[A Roman Singer by F. Marion Crawford]@TWC D-Link bookA Roman Singer CHAPTER XV 4/24
Her thin clasped hands seemed wringing each other into strange shapes of woe; and though she stood erect as a slender pillar against the black rock, it was rather from the courage of despair than because she was straight and tall by her own nature. I bent low before her, awed by the extremity of suffering I saw. "Are you Signor Grandi ?" she asked, in a low and trembling voice. "Most humbly at your service, Signora Contessina," I answered.
She put out her hand to me, and then drew it back quickly, with a timid nervous look as I moved to take it. "I never saw you," she said, "but I feel as though you _must_ be a friend--" She paused. "Indeed, signorina, I am here for that reason," said I, trying to speak stoutly, and so to inspire her with some courage.
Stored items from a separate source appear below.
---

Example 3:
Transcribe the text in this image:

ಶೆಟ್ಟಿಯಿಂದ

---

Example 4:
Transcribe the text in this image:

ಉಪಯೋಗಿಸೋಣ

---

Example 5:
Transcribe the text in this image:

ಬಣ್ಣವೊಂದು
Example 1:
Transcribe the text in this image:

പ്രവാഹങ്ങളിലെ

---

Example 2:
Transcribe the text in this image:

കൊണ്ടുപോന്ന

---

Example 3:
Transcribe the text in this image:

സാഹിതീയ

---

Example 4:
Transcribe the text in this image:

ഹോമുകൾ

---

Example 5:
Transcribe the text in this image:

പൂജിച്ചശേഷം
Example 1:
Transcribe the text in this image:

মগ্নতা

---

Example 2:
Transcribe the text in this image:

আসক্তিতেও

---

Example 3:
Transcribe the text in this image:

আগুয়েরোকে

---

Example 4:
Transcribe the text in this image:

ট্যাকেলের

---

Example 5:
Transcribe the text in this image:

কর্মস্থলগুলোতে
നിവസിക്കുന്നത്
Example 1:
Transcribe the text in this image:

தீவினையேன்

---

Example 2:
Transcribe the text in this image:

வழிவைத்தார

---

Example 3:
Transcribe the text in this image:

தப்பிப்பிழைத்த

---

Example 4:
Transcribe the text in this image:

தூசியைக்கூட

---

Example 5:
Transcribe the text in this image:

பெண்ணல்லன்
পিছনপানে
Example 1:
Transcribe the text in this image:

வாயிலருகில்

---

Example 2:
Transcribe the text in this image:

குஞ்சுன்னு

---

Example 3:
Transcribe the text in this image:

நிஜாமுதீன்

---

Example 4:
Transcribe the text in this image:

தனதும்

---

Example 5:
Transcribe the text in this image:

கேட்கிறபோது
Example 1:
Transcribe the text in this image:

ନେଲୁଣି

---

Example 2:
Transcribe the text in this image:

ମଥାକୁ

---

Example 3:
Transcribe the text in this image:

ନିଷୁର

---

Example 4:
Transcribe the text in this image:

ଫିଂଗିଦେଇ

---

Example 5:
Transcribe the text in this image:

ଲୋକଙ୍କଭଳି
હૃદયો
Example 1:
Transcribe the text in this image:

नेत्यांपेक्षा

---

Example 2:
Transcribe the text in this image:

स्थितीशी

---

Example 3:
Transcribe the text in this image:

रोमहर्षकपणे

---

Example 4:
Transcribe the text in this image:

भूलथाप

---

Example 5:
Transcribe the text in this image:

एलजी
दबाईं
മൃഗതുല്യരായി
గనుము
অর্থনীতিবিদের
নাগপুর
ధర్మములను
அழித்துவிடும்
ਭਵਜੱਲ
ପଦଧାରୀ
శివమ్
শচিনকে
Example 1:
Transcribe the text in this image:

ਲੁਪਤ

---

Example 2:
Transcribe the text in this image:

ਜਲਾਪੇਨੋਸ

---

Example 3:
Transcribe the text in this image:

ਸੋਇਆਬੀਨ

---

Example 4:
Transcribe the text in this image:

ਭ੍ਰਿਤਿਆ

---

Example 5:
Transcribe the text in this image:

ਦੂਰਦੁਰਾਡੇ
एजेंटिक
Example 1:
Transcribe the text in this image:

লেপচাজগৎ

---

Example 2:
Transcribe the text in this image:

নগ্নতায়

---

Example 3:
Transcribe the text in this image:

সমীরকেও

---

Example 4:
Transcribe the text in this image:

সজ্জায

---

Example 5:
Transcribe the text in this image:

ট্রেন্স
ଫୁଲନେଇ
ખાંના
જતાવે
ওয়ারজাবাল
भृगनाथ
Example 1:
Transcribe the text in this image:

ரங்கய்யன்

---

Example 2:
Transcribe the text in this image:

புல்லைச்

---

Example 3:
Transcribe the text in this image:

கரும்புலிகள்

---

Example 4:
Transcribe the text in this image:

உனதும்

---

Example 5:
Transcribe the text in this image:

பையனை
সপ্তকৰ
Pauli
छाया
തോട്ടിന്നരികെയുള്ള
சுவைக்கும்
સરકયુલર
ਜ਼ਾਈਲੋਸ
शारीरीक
"Tell me how I can best serve you; and though I am not young and strong like Nino Cardegna, my boy, I am not so old but that I can do whatsoever you command." "Then in God's name, save me from this--" But again the sentence died upon her lips, and she glanced anxiously at the door.
I reflected that if anyone came we should be caught like mice in a trap, and I made as though I would look out upon the stairs.
But she stopped me. "I am foolishly frightened," she said.